§ TEXT EXCERPT
· · · ·

The pet market is inundated with sick and defective puppies from commercial breeders - not those from serious, dedicated people who have been responsible for the many gains in health advances for our dogs. These quality breeders maintain a loyalty to their breed, belong to area kennel clubs, offer educational programs to the public, and offer support and advice to puppy buyers - usually going into debt to do so.

Rosen's assertion that breeders change dogs into caricatures by "whim" or "fancy" is patently untrue - most unique breeds developed according to the function required of them. Her association with the extremist group IDA explains her ideas. To blame mainstream breeders for a few extremists is most unfair, and only serves to denigrate those whose only aim is breed improvement.

A statement like "Many people like novelty, cuteness, winning prizes and getting good money for their pups–so they keep buying and breeding purebreds." most certainly does not reflect the attitude of serious breeders in the US today. There is no profit in raising dogs for the show ring, instead most breeders hold other jobs to support their hobby!

Many new people come into the world of dogs for the novelty every year, but they soon find how much expense and hard work is required, and give it up, leaving in their wake unhappy puppy buyers, and problems left for other dedicated breeders to clean up.

· · · ·

§ WORK TO COMPLETE
Retype the passage on dog breeders word for word, everything from "The pet market" down to "debt to do so.".

§ Collected data

· · · ·

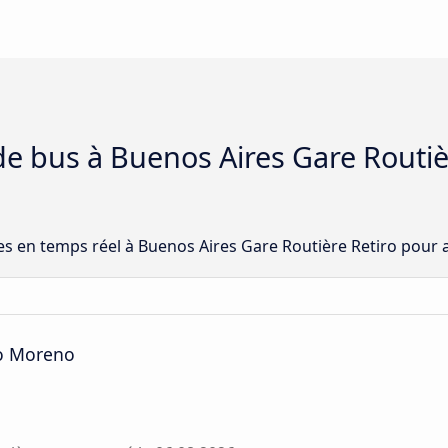
 de bus à Buenos Aires Gare Routiè
ées en temps réel à Buenos Aires Gare Routière Retiro pour 
no Moreno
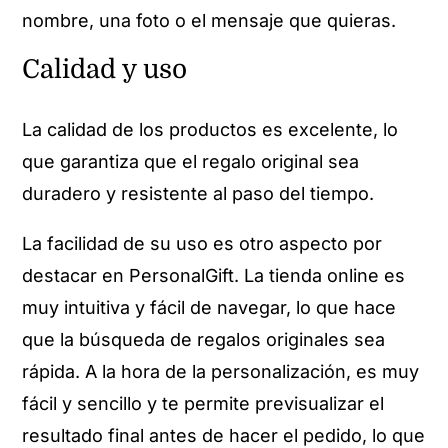
nombre, una foto o el mensaje que quieras.
Calidad y uso
La calidad de los productos es excelente, lo
que garantiza que el regalo original sea
duradero y resistente al paso del tiempo.
La facilidad de su uso es otro aspecto por
destacar en PersonalGift. La tienda online es
muy intuitiva y fácil de navegar, lo que hace
que la búsqueda de regalos originales sea
rápida. A la hora de la personalización, es muy
fácil y sencillo y te permite previsualizar el
resultado final antes de hacer el pedido, lo que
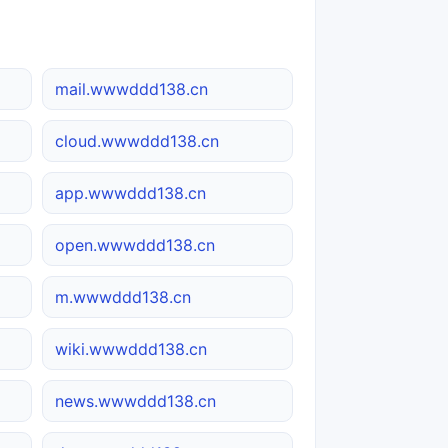
mail.wwwddd138.cn
cloud.wwwddd138.cn
app.wwwddd138.cn
open.wwwddd138.cn
m.wwwddd138.cn
wiki.wwwddd138.cn
news.wwwddd138.cn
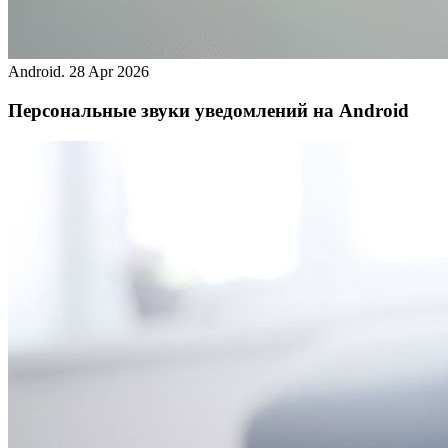
Android.
28 Apr 2026
Персональные звуки уведомлений на Android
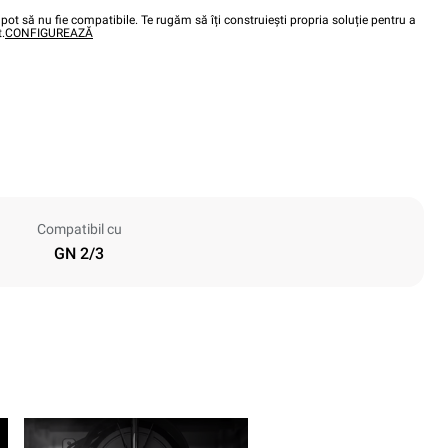
pot să nu fie compatibile. Te rugăm să îți construiești propria soluție pentru a
.
CONFIGUREAZĂ
Compatibil cu
GN 2/3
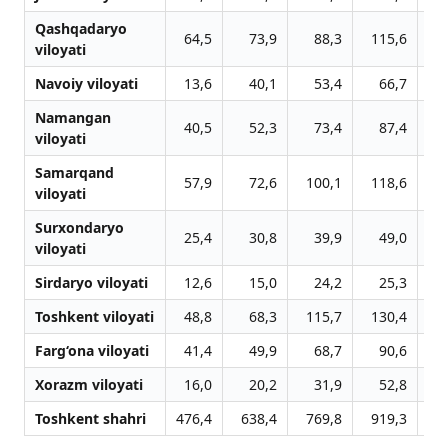
Qashqadaryo
64,5
73,9
88,3
115,6
1
viloyati
Navoiy viloyati
13,6
40,1
53,4
66,7
Namangan
40,5
52,3
73,4
87,4
viloyati
Samarqand
57,9
72,6
100,1
118,6
1
viloyati
Surxondaryo
25,4
30,8
39,9
49,0
viloyati
Sirdaryo viloyati
12,6
15,0
24,2
25,3
Toshkent viloyati
48,8
68,3
115,7
130,4
1
Farg‘ona viloyati
41,4
49,9
68,7
90,6
1
Xorazm viloyati
16,0
20,2
31,9
52,8
Toshkent shahri
476,4
638,4
769,8
919,3
11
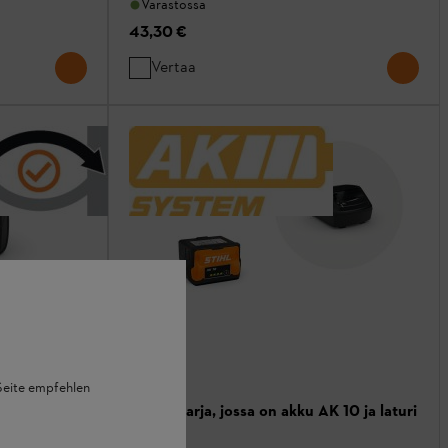
Varastossa
43,30 €
Vertaa
 Seite empfehlen
Aloitussarja, jossa on akku AK 10 ja laturi
AL 101.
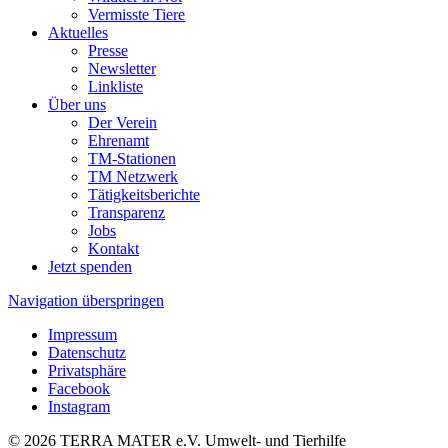
Vermisste Tiere
Aktuelles
Presse
Newsletter
Linkliste
Über uns
Der Verein
Ehrenamt
TM-Stationen
TM Netzwerk
Tätigkeitsberichte
Transparenz
Jobs
Kontakt
Jetzt spenden
Navigation überspringen
Impressum
Datenschutz
Privatsphäre
Facebook
Instagram
© 2026 TERRA MATER e.V. Umwelt- und Tierhilfe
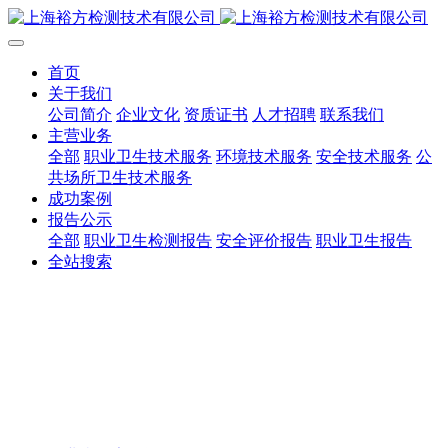
首页
关于我们
公司简介
企业文化
资质证书
人才招聘
联系我们
主营业务
全部
职业卫生技术服务
环境技术服务
安全技术服务
公
共场所卫生技术服务
成功案例
报告公示
全部
职业卫生检测报告
安全评价报告
职业卫生报告
全站搜索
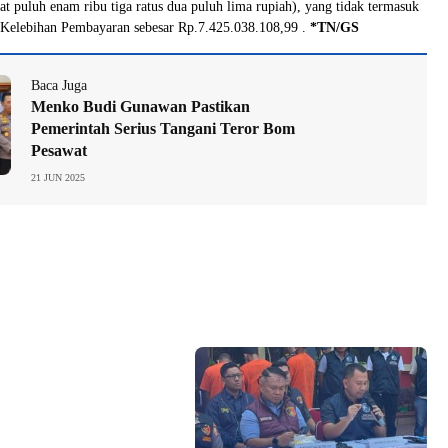
at puluh enam ribu tiga ratus dua puluh lima rupiah), yang tidak termasuk
 Kelebihan Pembayaran sebesar Rp.7.425.038.108,99 .
*TN/GS
Baca Juga
Menko Budi Gunawan Pastikan
Pemerintah Serius Tangani Teror Bom
Pesawat
21 JUN 2025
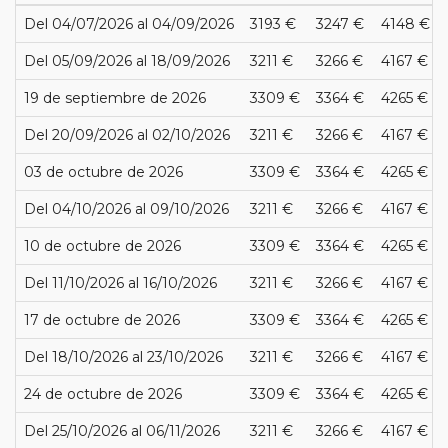
Del 04/07/2026 al 04/09/2026
3193 €
3247 €
4148 €
Del 05/09/2026 al 18/09/2026
3211 €
3266 €
4167 €
19 de septiembre de 2026
3309 €
3364 €
4265 €
Del 20/09/2026 al 02/10/2026
3211 €
3266 €
4167 €
03 de octubre de 2026
3309 €
3364 €
4265 €
Del 04/10/2026 al 09/10/2026
3211 €
3266 €
4167 €
10 de octubre de 2026
3309 €
3364 €
4265 €
Del 11/10/2026 al 16/10/2026
3211 €
3266 €
4167 €
17 de octubre de 2026
3309 €
3364 €
4265 €
Del 18/10/2026 al 23/10/2026
3211 €
3266 €
4167 €
24 de octubre de 2026
3309 €
3364 €
4265 €
Del 25/10/2026 al 06/11/2026
3211 €
3266 €
4167 €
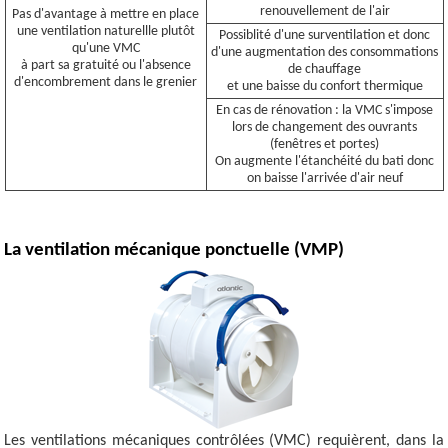
renouvellement de l'air
Pas d'avantage à mettre en place
une ventilation naturellle plutôt
Possiblité d'une surventilation et donc
qu'une VMC
d'une augmentation des consommations
à part sa gratuité ou l'absence
de chauffage
d'encombrement dans le grenier
et une baisse du confort thermique
En cas de rénovation : la VMC s'impose
lors de changement des ouvrants
(fenêtres et portes)
On augmente l'étanchéité du bati donc
on baisse l'arrivée d'air neuf
La ventilation mécanique ponctuelle (VMP)
Les ventilations mécaniques contrôlées (VMC) requièrent, dans la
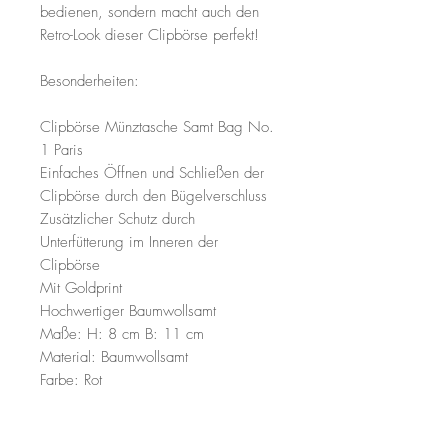
bedienen, sondern macht auch den
Retro-Look dieser Clipbörse perfekt!
Besonderheiten:
Clipbörse Münztasche Samt Bag No.
1 Paris
Einfaches Öffnen und Schließen der
Clipbörse durch den Bügelverschluss
Zusätzlicher Schutz durch
Unterfütterung im Inneren der
Clipbörse
Mit Goldprint
Hochwertiger Baumwollsamt
Maße: H: 8 cm B: 11 cm
Material: Baumwollsamt
Farbe: Rot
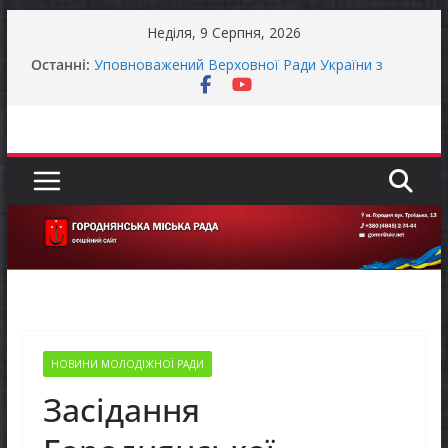
Перейти
Неділя, 9 Серпня, 2026
до
Останні:
Уповноважений Верховної Ради України з
вмісту
прав людини проводить опитування щодо
реалізації права осіб з інвалідністю на працю
Захищай небо Чернігівщини!
Батьки майбутніх першокласників уже можуть
оформити «Пакунок школяра»
ЗАГАЛЬНОНАЦІОНАЛЬНА ХВИЛИНА
МОВЧАННЯ
Як отримати компенсацію за товари, придбані
для ветеранського бізнесу
НОВИНИ МОЛОДІЖНОЇ РАДИ
Засідання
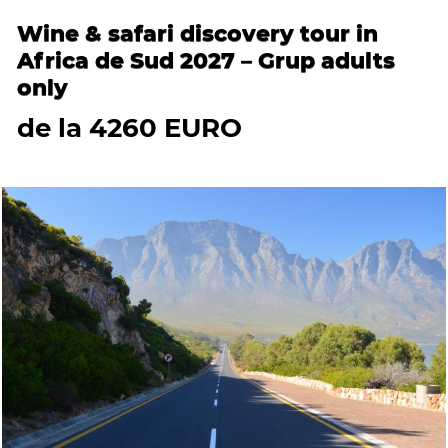
Wine & safari discovery tour in
Africa de Sud 2027 – Grup adults
only
de la 4260 EURO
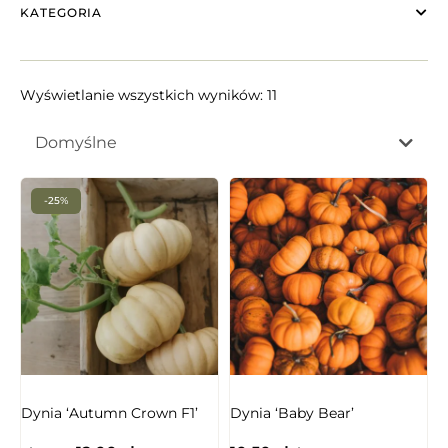
KATEGORIA
Wyświetlanie wszystkich wyników: 11
Domyślne
-25%
Dynia ‘Autumn Crown F1’
Dynia ‘Baby Bear’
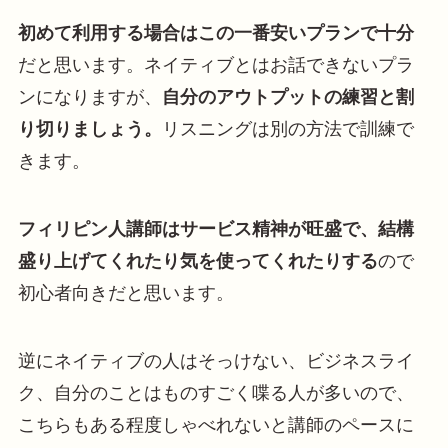
初めて利用する場合はこの一番安いプランで十分
だと思います。ネイティブとはお話できないプラ
ンになりますが、
自分のアウトプットの練習と割
り切りましょう。
リスニングは別の方法で訓練で
きます。
フィリピン人講師はサービス精神が旺盛で、結構
盛り上げてくれたり気を使ってくれたりする
ので
初心者向きだと思います。
逆にネイティブの人はそっけない、ビジネスライ
ク、自分のことはものすごく喋る人が多いので、
こちらもある程度しゃべれないと講師のペースに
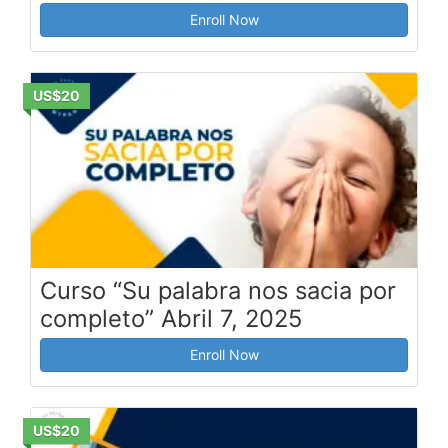
Enroll Now
US$20
Curso “Su palabra nos sacia por
completo” Abril 7, 2025
Enroll Now
US$20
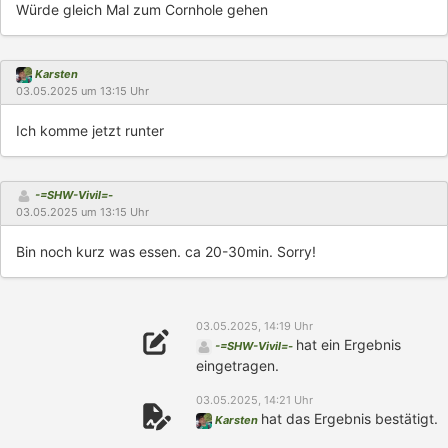
Würde gleich Mal zum Cornhole gehen
Karsten
03.05.2025 um 13:15 Uhr
Ich komme jetzt runter
-=SHW-Vivil=-
03.05.2025 um 13:15 Uhr
Bin noch kurz was essen. ca 20-30min. Sorry!
03.05.2025, 14:19 Uhr
hat ein Ergebnis
-=SHW-Vivil=-
eingetragen.
03.05.2025, 14:21 Uhr
hat das Ergebnis bestätigt.
Karsten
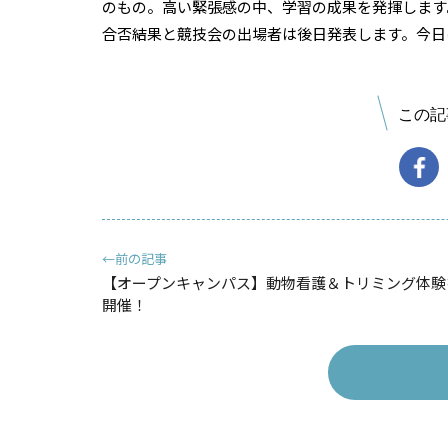
のもの。高い緊張感の中、学習の成果を発揮します
合否結果と競技会の出場者は後日発表します。今日
この記
←前の記事
【オープンキャンパス】動物看護＆トリミング体験
開催！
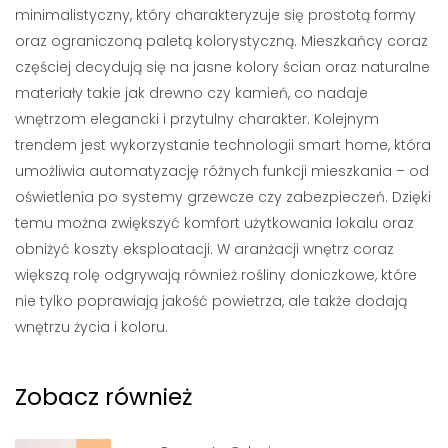
minimalistyczny, który charakteryzuje się prostotą formy
oraz ograniczoną paletą kolorystyczną. Mieszkańcy coraz
częściej decydują się na jasne kolory ścian oraz naturalne
materiały takie jak drewno czy kamień, co nadaje
wnętrzom elegancki i przytulny charakter. Kolejnym
trendem jest wykorzystanie technologii smart home, która
umożliwia automatyzację różnych funkcji mieszkania – od
oświetlenia po systemy grzewcze czy zabezpieczeń. Dzięki
temu można zwiększyć komfort użytkowania lokalu oraz
obniżyć koszty eksploatacji. W aranżacji wnętrz coraz
większą rolę odgrywają również rośliny doniczkowe, które
nie tylko poprawiają jakość powietrza, ale także dodają
wnętrzu życia i koloru.
Zobacz również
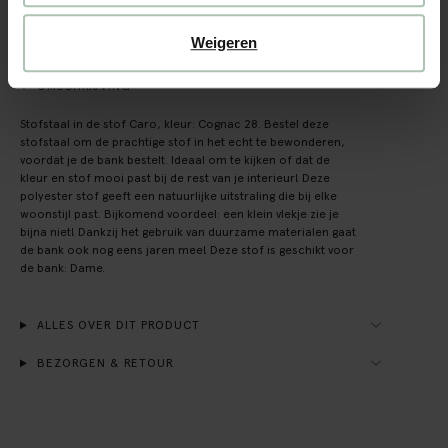
Achteraf betalen
Snelle levering
Weigeren
OMSCHRIJVING
Stofstaal in de stof Caro, kleur: Cognac 28. Bestel deze
stofstaal om de prachtige stof in het echt te bewonderen,
voordat je de bank bestelt. Ideaal om te kijken of dat de
kleur en stof mooi past bij de rest van je interieur! Deze
polyester stof geeft een natuurlijke uitstraling die bij elke
woonstijl past. Bijkomend voordeel: een klein vlekje zie je
bijna niet! Dankzij het gebruik van duurzame materialen gaat
de bank ook nog eens jaren mee! Deze stof is geschikt voor
de bank: Dame.
ALLES OVER DIT PRODUCT
BEZORGEN & RETOUR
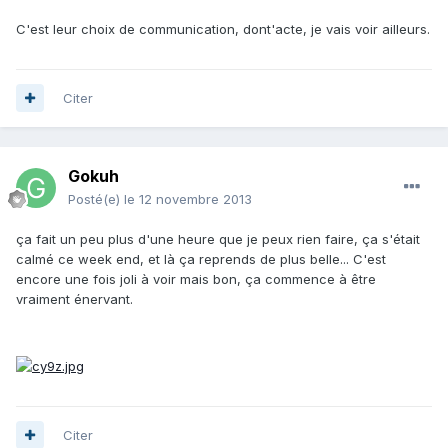
C'est leur choix de communication, dont'acte, je vais voir ailleurs.
Citer
Gokuh
Posté(e)
le 12 novembre 2013
ça fait un peu plus d'une heure que je peux rien faire, ça s'était
calmé ce week end, et là ça reprends de plus belle... C'est
encore une fois joli à voir mais bon, ça commence à être
vraiment énervant.
Citer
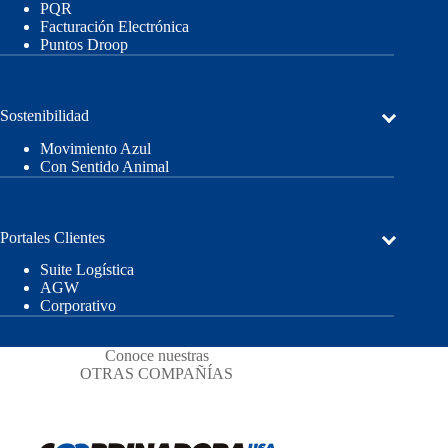
PQR
Facturación Electrónica
Puntos Droop
Sostenibilidad
Movimiento Azul
Con Sentido Animal
Portales Clientes
Suite Logística
AGW
Corporativo
Conoce nuestras
OTRAS COMPAÑÍAS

· · · ·

§ WRITTEN SOLUTION
The pet market is inundated with sick and defective puppies from commercial breeders - not those from serious, dedicated people who have been responsible for the many gains in health advances for our dogs. These quality breeders maintain a loyalty to their breed, belong to area kennel clubs, offer educational programs to the public, and offer support and advice to puppy buyers - usually going into debt to do so.